If you’re trying to get your head around the differences between Demand Side Platforms (DSP) and Ad Networks to decide which you should be using, the best distinction to start with is that DSPs are a layer of technology that allows advertisers or agencies to buy ad space programmatically, while Ad Networks collect and sort inventory from publishers into packages based on segment which advertisers purchase individually.

Many view Ad Networks as old technology, and DSPs as the future. Let’s take a closer look at them individually to see exactly what they do, to help you identify which you should be using.

Ad Networks

Ad Networks collect inventory from publishers, sort that into categories, and then sell those “packages” of inventory to advertisers. Ad Networks are not automated and they require separate contracts for each purchase. There are different types of Ad Network:

Horizontal: Horizontal Ad Networks add with a huge number of publishers, with pretty low barriers to entry, and operate on a cost-per-click (CPC) basis. This type of network is good for low budged campaigns, but offers little opportunity for targeting.

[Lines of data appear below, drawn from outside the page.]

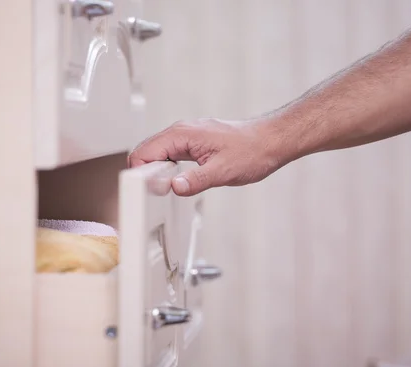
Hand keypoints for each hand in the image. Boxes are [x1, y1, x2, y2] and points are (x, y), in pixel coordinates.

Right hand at [127, 118, 284, 195]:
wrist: (270, 141)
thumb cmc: (251, 151)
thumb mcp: (223, 172)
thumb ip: (196, 181)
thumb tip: (174, 187)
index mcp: (183, 134)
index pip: (144, 152)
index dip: (140, 174)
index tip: (147, 190)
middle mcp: (181, 131)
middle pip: (146, 151)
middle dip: (145, 172)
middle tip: (155, 192)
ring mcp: (187, 136)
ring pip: (158, 153)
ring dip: (156, 170)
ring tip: (165, 187)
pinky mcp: (194, 142)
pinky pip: (171, 153)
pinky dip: (167, 167)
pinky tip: (177, 180)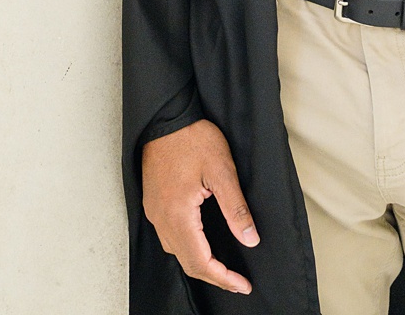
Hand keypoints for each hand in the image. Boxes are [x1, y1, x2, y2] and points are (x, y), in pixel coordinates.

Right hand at [141, 119, 257, 294]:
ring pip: (176, 251)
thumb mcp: (222, 171)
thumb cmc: (194, 139)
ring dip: (200, 264)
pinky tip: (202, 246)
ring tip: (224, 268)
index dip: (222, 277)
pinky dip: (188, 249)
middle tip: (238, 282)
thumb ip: (236, 208)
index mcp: (178, 214)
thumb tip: (250, 239)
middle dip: (213, 276)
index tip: (242, 285)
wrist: (167, 119)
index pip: (199, 261)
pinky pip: (170, 237)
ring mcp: (154, 212)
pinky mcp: (154, 204)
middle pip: (186, 262)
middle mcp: (161, 219)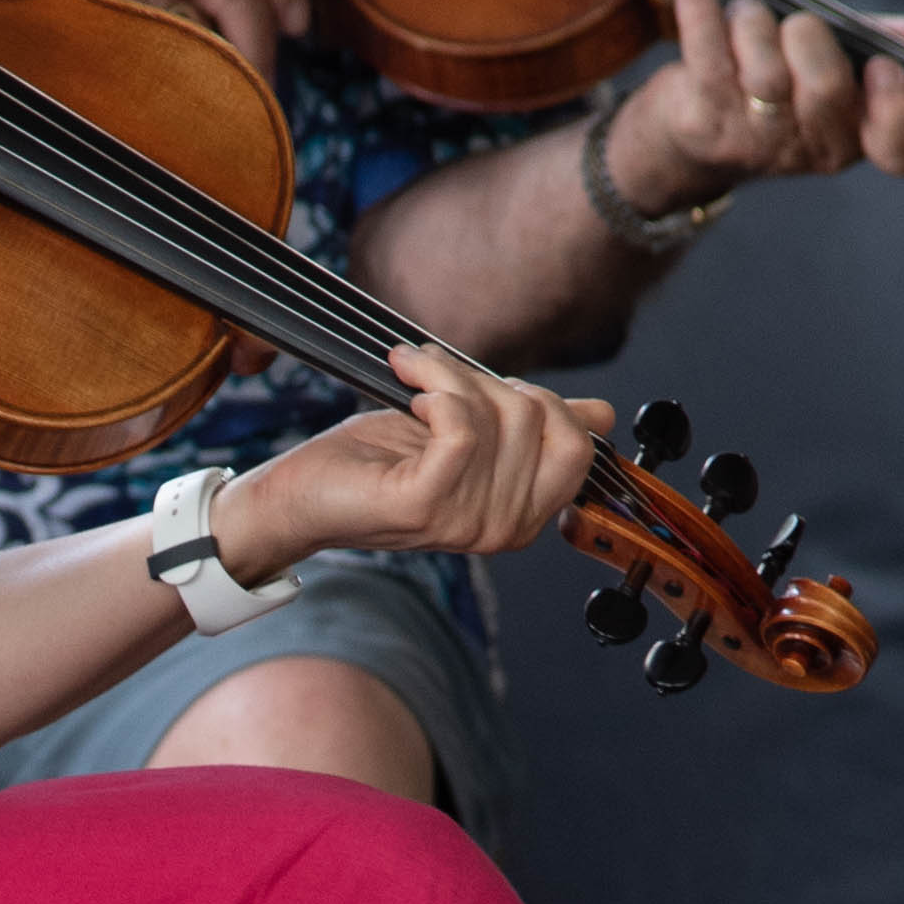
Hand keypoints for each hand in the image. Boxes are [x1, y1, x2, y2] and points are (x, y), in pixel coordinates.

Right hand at [0, 0, 308, 81]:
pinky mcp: (123, 1)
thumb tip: (234, 4)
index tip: (296, 18)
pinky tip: (161, 100)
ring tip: (221, 99)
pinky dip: (180, 83)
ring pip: (218, 27)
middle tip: (269, 71)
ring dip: (227, 67)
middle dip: (268, 35)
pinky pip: (176, 55)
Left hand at [219, 343, 606, 571]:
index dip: (540, 398)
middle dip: (493, 382)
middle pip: (543, 422)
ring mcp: (468, 523)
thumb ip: (530, 425)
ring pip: (498, 416)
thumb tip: (600, 413)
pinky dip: (434, 388)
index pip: (579, 445)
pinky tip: (408, 388)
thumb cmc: (377, 461)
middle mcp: (505, 528)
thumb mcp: (469, 434)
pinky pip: (460, 425)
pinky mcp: (427, 506)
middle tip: (440, 378)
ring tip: (413, 375)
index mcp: (525, 516)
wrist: (303, 494)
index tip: (487, 386)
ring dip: (448, 376)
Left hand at [600, 0, 903, 202]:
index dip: (897, 108)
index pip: (898, 147)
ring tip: (746, 11)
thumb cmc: (778, 82)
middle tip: (797, 23)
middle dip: (811, 39)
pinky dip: (702, 9)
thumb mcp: (843, 62)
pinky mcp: (702, 122)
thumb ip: (898, 44)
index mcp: (856, 136)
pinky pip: (706, 56)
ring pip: (766, 74)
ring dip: (755, 22)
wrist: (687, 134)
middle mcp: (809, 146)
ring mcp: (754, 139)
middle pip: (827, 91)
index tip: (884, 66)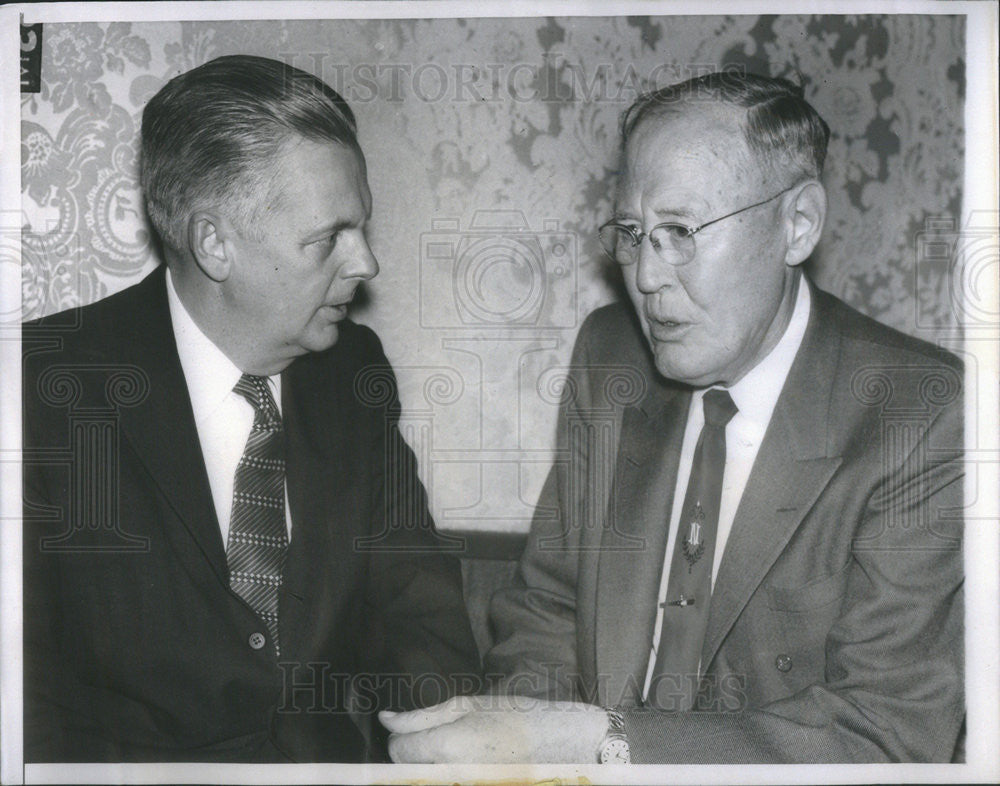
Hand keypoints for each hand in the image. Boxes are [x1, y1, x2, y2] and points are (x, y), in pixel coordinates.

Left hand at [380, 694, 608, 762]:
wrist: (559, 746)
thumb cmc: (516, 719)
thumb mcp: (467, 706)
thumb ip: (420, 716)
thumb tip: (386, 719)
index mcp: (446, 746)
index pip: (397, 750)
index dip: (406, 736)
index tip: (422, 729)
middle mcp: (448, 776)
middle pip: (408, 769)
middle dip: (419, 752)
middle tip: (448, 739)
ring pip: (425, 778)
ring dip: (433, 765)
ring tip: (463, 752)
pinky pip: (446, 783)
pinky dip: (449, 774)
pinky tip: (470, 764)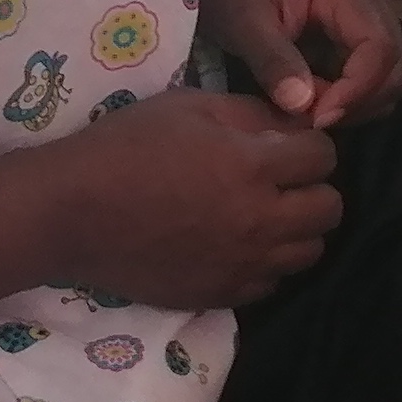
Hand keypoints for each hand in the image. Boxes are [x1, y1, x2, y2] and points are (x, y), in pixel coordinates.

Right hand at [49, 90, 343, 306]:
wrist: (72, 214)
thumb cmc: (125, 147)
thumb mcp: (189, 107)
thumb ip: (250, 114)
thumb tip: (292, 124)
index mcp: (253, 167)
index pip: (324, 156)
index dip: (309, 145)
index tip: (287, 145)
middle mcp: (259, 220)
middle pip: (330, 209)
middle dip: (312, 187)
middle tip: (281, 180)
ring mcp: (243, 264)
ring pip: (309, 252)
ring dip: (295, 229)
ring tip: (263, 214)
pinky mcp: (221, 294)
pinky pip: (272, 283)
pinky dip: (266, 262)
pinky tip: (238, 244)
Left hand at [203, 0, 401, 128]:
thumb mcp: (241, 17)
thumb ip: (271, 59)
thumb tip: (302, 106)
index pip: (380, 48)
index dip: (356, 91)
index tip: (315, 116)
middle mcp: (374, 2)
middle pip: (394, 69)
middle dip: (357, 103)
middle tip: (307, 115)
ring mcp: (373, 18)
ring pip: (390, 79)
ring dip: (354, 105)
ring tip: (306, 106)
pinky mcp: (363, 35)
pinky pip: (374, 77)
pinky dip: (349, 98)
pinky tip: (312, 97)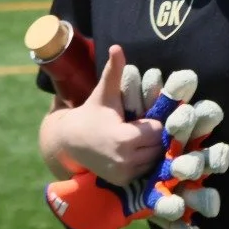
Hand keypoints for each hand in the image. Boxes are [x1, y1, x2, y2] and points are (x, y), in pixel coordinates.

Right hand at [55, 45, 163, 184]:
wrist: (69, 142)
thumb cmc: (92, 114)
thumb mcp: (104, 94)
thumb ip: (114, 72)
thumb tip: (117, 47)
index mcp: (123, 138)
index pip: (157, 129)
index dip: (154, 122)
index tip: (149, 116)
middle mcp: (125, 160)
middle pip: (159, 145)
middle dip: (158, 136)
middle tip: (149, 127)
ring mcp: (125, 174)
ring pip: (156, 159)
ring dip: (155, 150)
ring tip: (145, 138)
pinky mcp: (124, 182)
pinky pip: (148, 171)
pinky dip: (148, 162)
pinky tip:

Vertical: Vertical Ad Networks offer a more targeted approach. They work with publishers in a particular niche such as “lifestyle” or “sports”, giving the advertiser a better chance at hitting the right audience.

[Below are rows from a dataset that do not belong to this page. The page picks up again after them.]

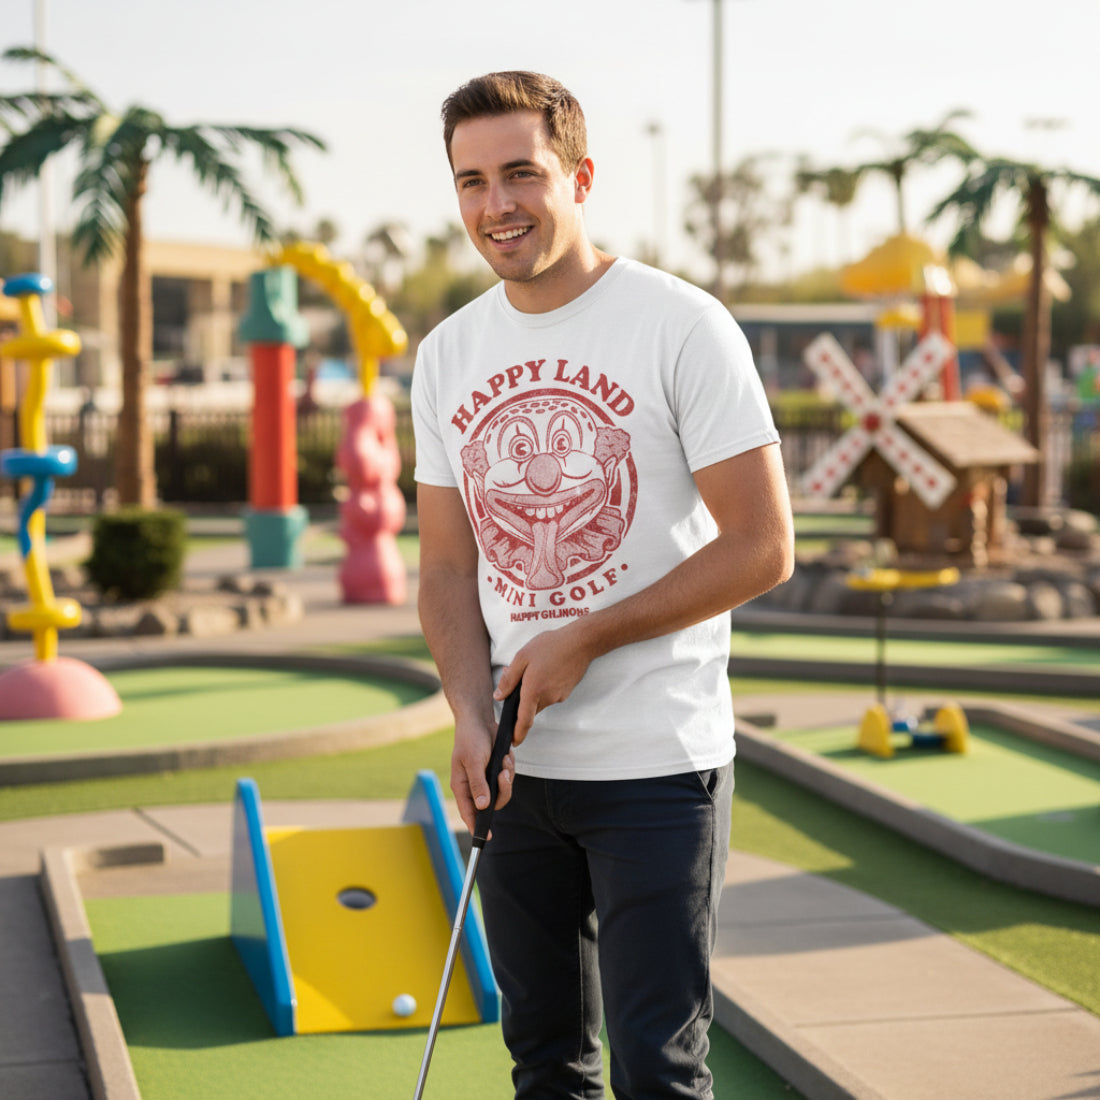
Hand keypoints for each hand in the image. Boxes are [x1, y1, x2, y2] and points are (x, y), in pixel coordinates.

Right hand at [450, 710, 514, 834]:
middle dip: (502, 790)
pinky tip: (505, 755)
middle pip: (493, 803)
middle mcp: (474, 786)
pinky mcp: (496, 770)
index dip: (476, 826)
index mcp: (462, 786)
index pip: (469, 812)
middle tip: (503, 773)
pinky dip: (509, 767)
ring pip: (503, 791)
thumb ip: (478, 784)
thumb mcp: (473, 761)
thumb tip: (482, 807)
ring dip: (507, 775)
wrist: (479, 720)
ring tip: (504, 759)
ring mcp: (486, 779)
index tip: (487, 838)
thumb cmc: (470, 739)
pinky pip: (508, 777)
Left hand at [494, 621, 594, 745]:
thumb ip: (509, 679)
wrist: (581, 642)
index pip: (524, 720)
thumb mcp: (522, 657)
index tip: (513, 742)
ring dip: (534, 691)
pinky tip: (547, 669)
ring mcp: (559, 696)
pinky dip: (545, 686)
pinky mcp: (566, 692)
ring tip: (536, 667)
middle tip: (521, 676)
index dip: (518, 734)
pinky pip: (550, 694)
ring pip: (540, 701)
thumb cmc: (550, 646)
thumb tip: (499, 696)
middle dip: (523, 699)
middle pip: (530, 708)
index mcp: (533, 690)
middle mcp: (547, 697)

Premium: Premium Ad Networks only accept inventory from the most reputable publishers.

Ad Networks have been criticised for their lack of transparency because neither advertisers nor publishers are aware of the partners they’re dealing with. Another shortcoming of Ad Networks are their fixed segmentation and CPM prices.

Don’t confuse Ad Networks with Ad Exchanges. Ad Exchanges are marketplaces where ad inventory is bought and sold via RTB.


Put simply, DSPs allow advertisers to purchase ad inventory programmatically from Ad Exchanges, Ad Networks and SSPs, but the real benefit they offer is audience targeting. They allow an advertiser to reach high-value, high-intent audiences at scale across the web to drive conversions. A DSP allows them to engage in audience retargeting based on 1st-party data—i.e. to target users that have previously visited a website or shown intent by entering a shopping cart, for example. A DSP also allows for prospecting, where advertisers can bid on audiences based on look-alike models, 3rd-party data, or categories.

The other key feature of a DSP is its Real-time Bidding (RTB) capability. This allows display ad inventory to be purchased at the individual impression level through bidding. An Ad Exchange holds an auction for each impression, with bid requests sent to DSPs. The DSP determines a bid amount based on the value of that impression, and bids automatically on behalf of the advertiser. Bidding takes place in milliseconds, before the webpage and winning ad is viewed by the user.

Other benefits of DSPs are:

  • Centralised campaign management
  • Global controls
  • Unified campaign tracking and reporting
  • Optimisation to meet advertisers objectives

The verdict

Automation, RTB and in-depth targeting options have made DSPs the popular choice for most advertisers. The advertiser gets access to the inventory of a huge range of publishers globally at a market-determined price, and all they have to do is manage their campaign as the actual buying process is taken care of automatically by the DSP.